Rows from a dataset
"""

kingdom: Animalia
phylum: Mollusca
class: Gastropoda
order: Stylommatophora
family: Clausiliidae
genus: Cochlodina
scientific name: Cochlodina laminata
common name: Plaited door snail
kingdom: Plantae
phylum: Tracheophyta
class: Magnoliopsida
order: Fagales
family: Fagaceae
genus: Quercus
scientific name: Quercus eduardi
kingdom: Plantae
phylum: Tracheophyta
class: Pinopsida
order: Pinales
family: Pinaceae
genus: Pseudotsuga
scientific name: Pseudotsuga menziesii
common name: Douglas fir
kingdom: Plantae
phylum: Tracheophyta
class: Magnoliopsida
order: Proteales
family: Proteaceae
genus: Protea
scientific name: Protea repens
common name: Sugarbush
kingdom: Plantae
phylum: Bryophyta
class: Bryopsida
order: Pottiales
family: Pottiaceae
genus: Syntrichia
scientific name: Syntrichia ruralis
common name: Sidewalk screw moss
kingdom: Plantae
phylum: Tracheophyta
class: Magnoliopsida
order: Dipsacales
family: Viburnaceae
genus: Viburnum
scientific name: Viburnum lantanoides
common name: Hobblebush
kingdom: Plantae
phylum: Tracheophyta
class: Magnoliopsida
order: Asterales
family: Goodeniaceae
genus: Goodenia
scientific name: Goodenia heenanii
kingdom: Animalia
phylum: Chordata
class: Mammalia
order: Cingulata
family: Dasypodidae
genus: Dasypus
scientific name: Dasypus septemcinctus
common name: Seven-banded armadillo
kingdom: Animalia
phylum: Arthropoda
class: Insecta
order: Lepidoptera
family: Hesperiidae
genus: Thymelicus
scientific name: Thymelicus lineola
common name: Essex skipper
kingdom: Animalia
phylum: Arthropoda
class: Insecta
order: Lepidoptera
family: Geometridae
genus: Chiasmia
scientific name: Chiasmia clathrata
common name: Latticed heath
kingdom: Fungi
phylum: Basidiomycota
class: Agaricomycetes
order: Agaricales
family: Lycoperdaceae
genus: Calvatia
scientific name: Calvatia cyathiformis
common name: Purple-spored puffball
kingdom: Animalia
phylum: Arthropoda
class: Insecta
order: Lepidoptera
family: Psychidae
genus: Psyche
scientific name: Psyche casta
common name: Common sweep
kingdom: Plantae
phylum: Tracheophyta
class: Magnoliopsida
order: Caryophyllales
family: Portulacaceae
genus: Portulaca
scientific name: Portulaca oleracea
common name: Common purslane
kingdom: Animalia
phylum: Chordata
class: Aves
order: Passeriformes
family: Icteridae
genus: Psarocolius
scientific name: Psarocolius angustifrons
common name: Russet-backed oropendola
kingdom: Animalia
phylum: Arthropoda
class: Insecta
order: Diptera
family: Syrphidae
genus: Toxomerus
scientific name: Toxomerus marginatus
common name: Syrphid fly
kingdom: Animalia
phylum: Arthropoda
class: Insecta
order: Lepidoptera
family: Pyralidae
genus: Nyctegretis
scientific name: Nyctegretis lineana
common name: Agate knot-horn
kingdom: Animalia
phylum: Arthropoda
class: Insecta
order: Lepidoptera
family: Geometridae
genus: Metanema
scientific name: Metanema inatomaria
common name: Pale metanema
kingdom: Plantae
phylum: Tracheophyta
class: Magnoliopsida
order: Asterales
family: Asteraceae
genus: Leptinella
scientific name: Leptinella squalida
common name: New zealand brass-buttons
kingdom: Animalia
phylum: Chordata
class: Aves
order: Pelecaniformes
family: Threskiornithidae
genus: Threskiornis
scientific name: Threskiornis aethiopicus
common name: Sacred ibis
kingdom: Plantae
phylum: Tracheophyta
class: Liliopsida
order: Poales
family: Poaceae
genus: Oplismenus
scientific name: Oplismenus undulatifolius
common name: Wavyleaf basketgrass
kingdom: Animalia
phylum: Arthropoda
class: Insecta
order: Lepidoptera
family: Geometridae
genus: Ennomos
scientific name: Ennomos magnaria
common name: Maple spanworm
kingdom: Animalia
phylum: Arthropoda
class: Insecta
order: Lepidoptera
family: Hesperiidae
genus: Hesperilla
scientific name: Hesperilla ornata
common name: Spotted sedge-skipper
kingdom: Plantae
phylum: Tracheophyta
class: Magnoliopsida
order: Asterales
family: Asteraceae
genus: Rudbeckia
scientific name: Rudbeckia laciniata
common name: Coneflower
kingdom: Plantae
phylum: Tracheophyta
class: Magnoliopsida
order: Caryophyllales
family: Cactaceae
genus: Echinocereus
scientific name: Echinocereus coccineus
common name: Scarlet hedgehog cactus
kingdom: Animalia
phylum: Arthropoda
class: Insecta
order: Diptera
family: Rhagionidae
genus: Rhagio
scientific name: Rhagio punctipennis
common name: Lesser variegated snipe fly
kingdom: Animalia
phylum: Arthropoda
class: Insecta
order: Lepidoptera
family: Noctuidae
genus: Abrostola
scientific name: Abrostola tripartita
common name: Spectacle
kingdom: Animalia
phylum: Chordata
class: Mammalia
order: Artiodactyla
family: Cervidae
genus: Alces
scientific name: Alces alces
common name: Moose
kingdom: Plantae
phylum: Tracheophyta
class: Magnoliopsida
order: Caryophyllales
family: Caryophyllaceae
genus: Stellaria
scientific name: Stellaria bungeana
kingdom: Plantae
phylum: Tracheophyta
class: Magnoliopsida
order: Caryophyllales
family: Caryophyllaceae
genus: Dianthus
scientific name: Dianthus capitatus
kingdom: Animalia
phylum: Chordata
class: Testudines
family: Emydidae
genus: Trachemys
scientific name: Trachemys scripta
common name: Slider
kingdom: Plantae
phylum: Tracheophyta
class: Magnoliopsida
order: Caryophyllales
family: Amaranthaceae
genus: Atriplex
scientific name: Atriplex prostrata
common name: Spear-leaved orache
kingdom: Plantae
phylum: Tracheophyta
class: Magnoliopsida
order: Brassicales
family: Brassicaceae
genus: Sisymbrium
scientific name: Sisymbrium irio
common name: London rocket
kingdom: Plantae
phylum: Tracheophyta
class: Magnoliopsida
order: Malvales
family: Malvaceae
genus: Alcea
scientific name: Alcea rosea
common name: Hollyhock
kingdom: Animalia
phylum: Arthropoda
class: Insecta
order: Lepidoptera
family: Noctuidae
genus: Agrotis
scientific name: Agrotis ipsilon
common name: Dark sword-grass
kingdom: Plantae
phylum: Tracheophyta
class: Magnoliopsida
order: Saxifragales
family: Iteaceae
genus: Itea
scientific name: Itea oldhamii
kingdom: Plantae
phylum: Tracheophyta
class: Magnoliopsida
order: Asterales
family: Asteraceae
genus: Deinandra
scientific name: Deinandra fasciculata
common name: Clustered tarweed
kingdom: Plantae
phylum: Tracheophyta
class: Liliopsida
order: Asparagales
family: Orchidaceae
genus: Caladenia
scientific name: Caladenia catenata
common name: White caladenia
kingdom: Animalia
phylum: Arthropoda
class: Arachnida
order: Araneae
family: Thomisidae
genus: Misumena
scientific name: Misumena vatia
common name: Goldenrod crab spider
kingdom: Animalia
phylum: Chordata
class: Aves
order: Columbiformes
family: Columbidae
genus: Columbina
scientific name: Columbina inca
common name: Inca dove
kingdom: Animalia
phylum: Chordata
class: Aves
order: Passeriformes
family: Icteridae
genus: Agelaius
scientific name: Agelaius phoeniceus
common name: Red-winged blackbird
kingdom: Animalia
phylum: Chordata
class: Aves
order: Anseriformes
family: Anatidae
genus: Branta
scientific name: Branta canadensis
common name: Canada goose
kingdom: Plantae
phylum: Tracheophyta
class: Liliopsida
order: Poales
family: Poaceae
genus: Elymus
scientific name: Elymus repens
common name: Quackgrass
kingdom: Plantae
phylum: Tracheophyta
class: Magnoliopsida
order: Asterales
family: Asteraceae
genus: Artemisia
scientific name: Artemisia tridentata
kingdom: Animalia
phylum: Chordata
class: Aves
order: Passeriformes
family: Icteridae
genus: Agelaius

"""

**Stated problem**: Retype the entries line for line, from the very first line through the line holding "family: Dasypodidae", inclusive.

**Problem solution**:
kingdom: Animalia
phylum: Mollusca
class: Gastropoda
order: Stylommatophora
family: Clausiliidae
genus: Cochlodina
scientific name: Cochlodina laminata
common name: Plaited door snail
kingdom: Plantae
phylum: Tracheophyta
class: Magnoliopsida
order: Fagales
family: Fagaceae
genus: Quercus
scientific name: Quercus eduardi
kingdom: Plantae
phylum: Tracheophyta
class: Pinopsida
order: Pinales
family: Pinaceae
genus: Pseudotsuga
scientific name: Pseudotsuga menziesii
common name: Douglas fir
kingdom: Plantae
phylum: Tracheophyta
class: Magnoliopsida
order: Proteales
family: Proteaceae
genus: Protea
scientific name: Protea repens
common name: Sugarbush
kingdom: Plantae
phylum: Bryophyta
class: Bryopsida
order: Pottiales
family: Pottiaceae
genus: Syntrichia
scientific name: Syntrichia ruralis
common name: Sidewalk screw moss
kingdom: Plantae
phylum: Tracheophyta
class: Magnoliopsida
order: Dipsacales
family: Viburnaceae
genus: Viburnum
scientific name: Viburnum lantanoides
common name: Hobblebush
kingdom: Plantae
phylum: Tracheophyta
class: Magnoliopsida
order: Asterales
family: Goodeniaceae
genus: Goodenia
scientific name: Goodenia heenanii
kingdom: Animalia
phylum: Chordata
class: Mammalia
order: Cingulata
family: Dasypodidae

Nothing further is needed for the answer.